Hillary Young, who the dissent cites at para. 185, also points out in the McGill Journal of Law and Health that “A review of the common law of consent to medical treatment gives little reason to think it creates entitlements to treatment.” The rationale used by the Ontario Court of Appeal in Rasouli, and adopted by the majority in the Supreme Court, assumes that the removal of life support would be accompanied by palliative care as described below:

[50] …removal of the ventilator is a necessary precondition to the administration of end-of-life palliative care and end-of-life palliative care is a necessary response to removal of the ventilator. The two go hand in hand. One is integrally linked to the other. And they foretell a single certain result – the respondent’s imminent death once the ventilator is removed.

[51] The concept of palliative care in these circumstances necessarily recognizes that death is imminent. Once life sustaining measures are withdrawn, as they must be before end-of-life palliative care is administered, there is no turning back. The patient has no other options or choices. Death is a certainty. All that remains is to keep the patient as comfortable as possible until the end comes.

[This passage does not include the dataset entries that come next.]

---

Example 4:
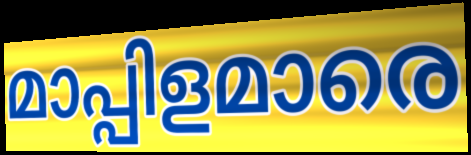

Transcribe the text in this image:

മാപ്പിളമാരെ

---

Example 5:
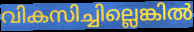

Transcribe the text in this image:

വികസിച്ചില്ലെങ്കിൽ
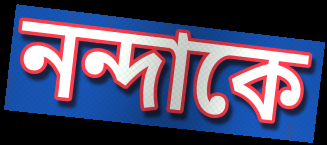
নন্দাকে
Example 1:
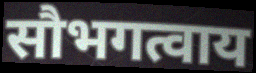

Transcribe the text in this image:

सौभगत्वाय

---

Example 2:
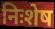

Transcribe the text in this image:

निःशेष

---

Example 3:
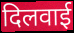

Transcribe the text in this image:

दिलवाई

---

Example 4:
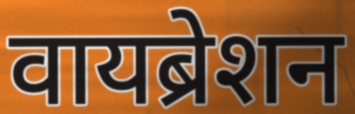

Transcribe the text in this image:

वायब्रेशन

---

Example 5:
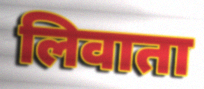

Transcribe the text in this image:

लिवाता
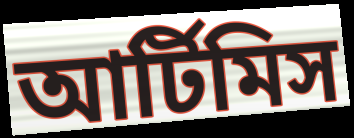
আর্টিমিস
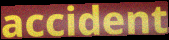
accident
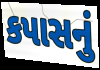
કપાસનું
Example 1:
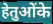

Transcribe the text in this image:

हेतुओंके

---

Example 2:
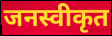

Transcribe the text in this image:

जनस्वीकृत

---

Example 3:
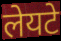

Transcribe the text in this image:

लेयटे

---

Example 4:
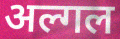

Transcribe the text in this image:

अल्गल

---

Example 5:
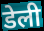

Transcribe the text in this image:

डेली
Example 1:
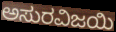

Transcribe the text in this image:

ಅಸುರವಿಜಯಿ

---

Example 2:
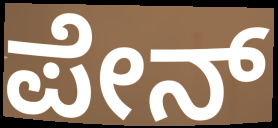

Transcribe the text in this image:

ಪೇನ್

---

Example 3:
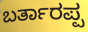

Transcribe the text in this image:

ಬರ್ತಾರಪ್ಪ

[52] That is the essence of end-of-life palliative care. And where it is recommended as an adjunct to the withdrawal of life support, the two, in our view, cannot be separated. They are a “treatment package” and that is how they should be viewed for purposes of the Act.

Young suggests this reasoning was in turn adopted from the Court of Queen’s Bench of Manitoba decision in Golubchuk v. Salvation Army Grace General Hospital et al. She proposes that the HCCA does not create an entitlement to treatment life-sustaining treatment, a position adopted by the minority dissent in Rasouli at paras. 157 and 178. Where the withdrawal of treatment does not involve palliative care the dissent suggests at para. 163 that it may not be invasive.

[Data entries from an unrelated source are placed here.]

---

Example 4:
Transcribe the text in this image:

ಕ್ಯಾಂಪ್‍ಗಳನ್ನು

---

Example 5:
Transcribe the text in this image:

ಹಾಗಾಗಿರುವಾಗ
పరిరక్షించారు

The majority rejected this analysis, indicating that the removal of life support would entail the very invasive extubation to remove the mechanical ventilation, and the common law tort of battery would therefore still apply.

Steps to Follow for Withdrawal of End of Life Treatment

The majority provided an outline at para. 116 of the steps which should be followed where the physicians and substitute decision maker disagree about whether life support should continue:

1. The health practitioner determines whether in his view continuance of life support is medically indicated for the patient;

2. If the health practitioner determines that continuance of life support is no longer medically indicated for the patient, he advises the patient’s substitute decision-maker and seeks her consent to withdraw the treatment;

3. The substitute decision-maker gives or refuses consent in accordance with the applicable prior wishes of the incapable person, or in the absence of such wishes on the basis of the best interests of the patient, having regard to the specified factors in s. 21(2) of the HCCA;

4. If the substitute decision-maker consents, the health practitioner withdraws life support;

5. If the substitute decision-maker refuses consent to withdrawal of life support, the health practitioner may challenge the substitute decision-maker’s refusal by applying to the Consent and Capacity Board: s. 37;

6. If the Board finds that the refusal to provide consent to the withdrawal of life support was not in accordance with the requirements of the HCCA, it may substitute its own decision for that of the substitute decision-maker, and permit withdrawal of life support.